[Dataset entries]
|---|
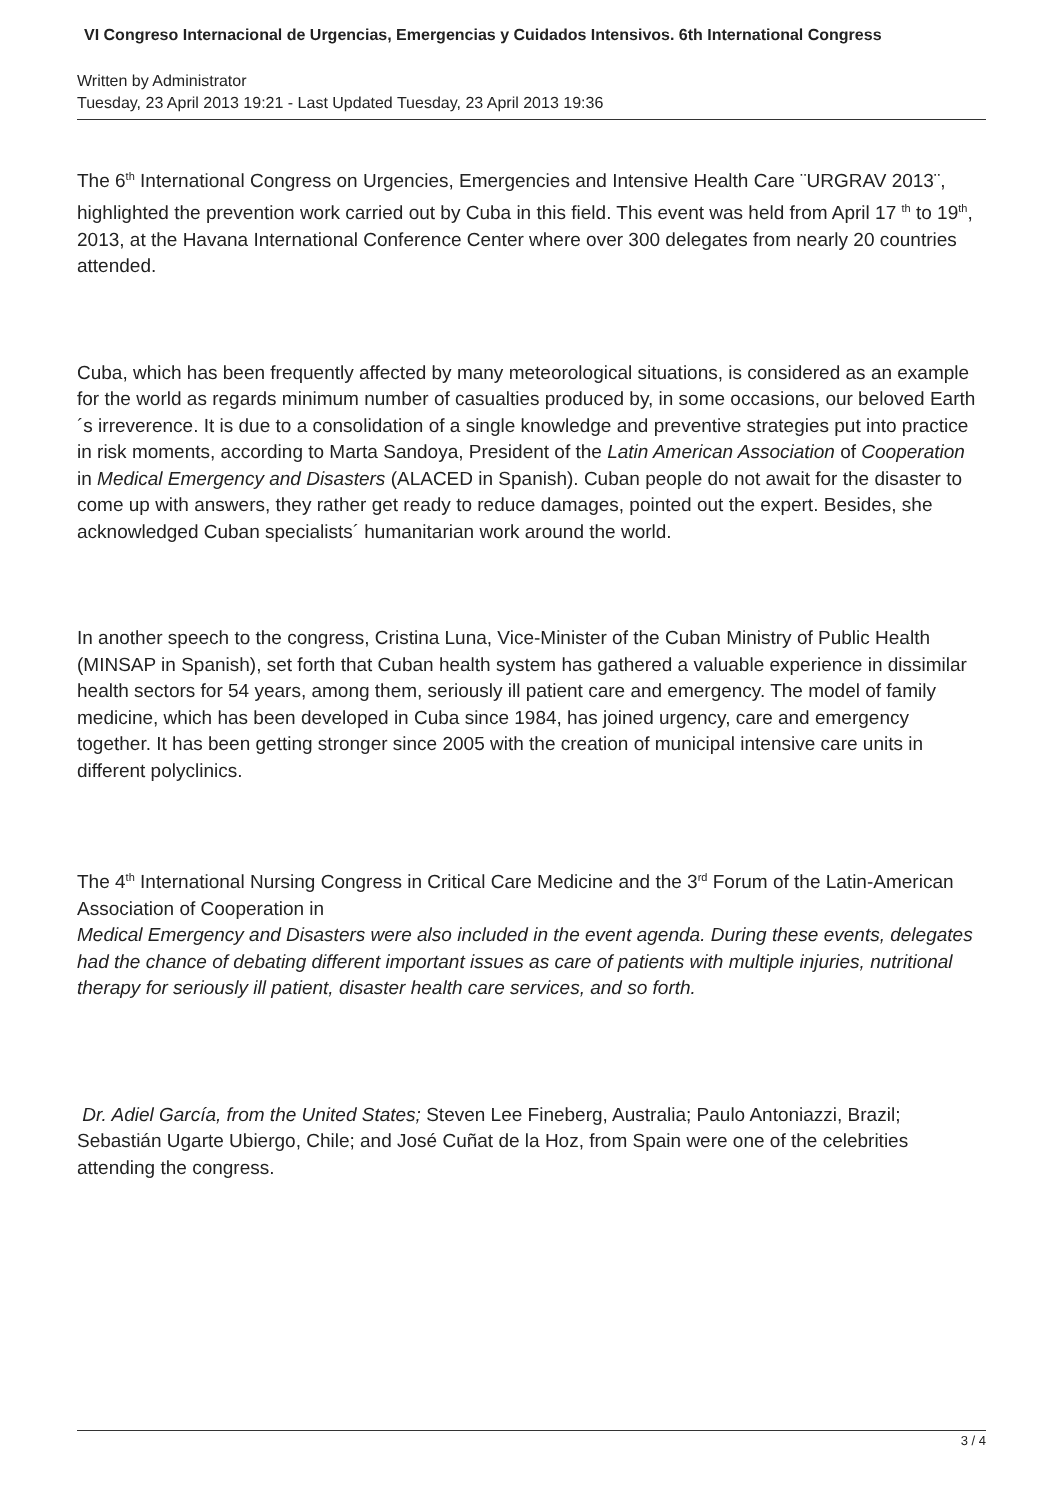VI Congreso Internacional de Urgencias, Emergencias y Cuidados Intensivos. 6th International Congress
Written by Administrator
Tuesday, 23 April 2013 19:21 - Last Updated Tuesday, 23 April 2013 19:36
The 6<sup>th</sup> International Congress on Urgencies, Emergencies and Intensive Health Care ¨URGRAV 2013¨, highlighted the prevention work carried out by Cuba in this field. This event was held from April 17 <sup>th</sup> to 19<sup>th</sup>, 2013, at the Havana International Conference Center where over 300 delegates from nearly 20 countries attended.
Cuba, which has been frequently affected by many meteorological situations, is considered as an example for the world as regards minimum number of casualties produced by, in some occasions, our beloved Earth´s irreverence. It is due to a consolidation of a single knowledge and preventive strategies put into practice in risk moments, according to Marta Sandoya, President of the Latin American Association of Cooperation in Medical Emergency and Disasters (ALACED in Spanish). Cuban people do not await for the disaster to come up with answers, they rather get ready to reduce damages, pointed out the expert. Besides, she acknowledged Cuban specialists´ humanitarian work around the world.
In another speech to the congress, Cristina Luna, Vice-Minister of the Cuban Ministry of Public Health (MINSAP in Spanish), set forth that Cuban health system has gathered a valuable experience in dissimilar health sectors for 54 years, among them, seriously ill patient care and emergency. The model of family medicine, which has been developed in Cuba since 1984, has joined urgency, care and emergency together. It has been getting stronger since 2005 with the creation of municipal intensive care units in different polyclinics.
The 4<sup>th</sup> International Nursing Congress in Critical Care Medicine and the 3<sup>rd</sup> Forum of the Latin-American Association of Cooperation in
Medical Emergency and Disasters were also included in the event agenda. During these events, delegates had the chance of debating different important issues as care of patients with multiple injuries, nutritional therapy for seriously ill patient, disaster health care services, and so forth.
Dr. Adiel García, from the United States; Steven Lee Fineberg, Australia; Paulo Antoniazzi, Brazil; Sebastián Ugarte Ubiergo, Chile; and José Cuñat de la Hoz, from Spain were one of the celebrities attending the congress.
3 / 4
|---|
## Task requirements
Transcribe all of the lines above exactly as given. The pictures stay out.

## Task solution
VI Congreso Internacional de Urgencias, Emergencias y Cuidados Intensivos. 6th International Congress
Written by Administrator
Tuesday, 23 April 2013 19:21 - Last Updated Tuesday, 23 April 2013 19:36
The 6<sup>th</sup> International Congress on Urgencies, Emergencies and Intensive Health Care ¨URGRAV 2013¨, highlighted the prevention work carried out by Cuba in this field. This event was held from April 17 <sup>th</sup> to 19<sup>th</sup>, 2013, at the Havana International Conference Center where over 300 delegates from nearly 20 countries attended.
Cuba, which has been frequently affected by many meteorological situations, is considered as an example for the world as regards minimum number of casualties produced by, in some occasions, our beloved Earth´s irreverence. It is due to a consolidation of a single knowledge and preventive strategies put into practice in risk moments, according to Marta Sandoya, President of the Latin American Association of Cooperation in Medical Emergency and Disasters (ALACED in Spanish). Cuban people do not await for the disaster to come up with answers, they rather get ready to reduce damages, pointed out the expert. Besides, she acknowledged Cuban specialists´ humanitarian work around the world.
In another speech to the congress, Cristina Luna, Vice-Minister of the Cuban Ministry of Public Health (MINSAP in Spanish), set forth that Cuban health system has gathered a valuable experience in dissimilar health sectors for 54 years, among them, seriously ill patient care and emergency. The model of family medicine, which has been developed in Cuba since 1984, has joined urgency, care and emergency together. It has been getting stronger since 2005 with the creation of municipal intensive care units in different polyclinics.
The 4<sup>th</sup> International Nursing Congress in Critical Care Medicine and the 3<sup>rd</sup> Forum of the Latin-American Association of Cooperation in
Medical Emergency and Disasters were also included in the event agenda. During these events, delegates had the chance of debating different important issues as care of patients with multiple injuries, nutritional therapy for seriously ill patient, disaster health care services, and so forth.
Dr. Adiel García, from the United States; Steven Lee Fineberg, Australia; Paulo Antoniazzi, Brazil; Sebastián Ugarte Ubiergo, Chile; and José Cuñat de la Hoz, from Spain were one of the celebrities attending the congress.
3 / 4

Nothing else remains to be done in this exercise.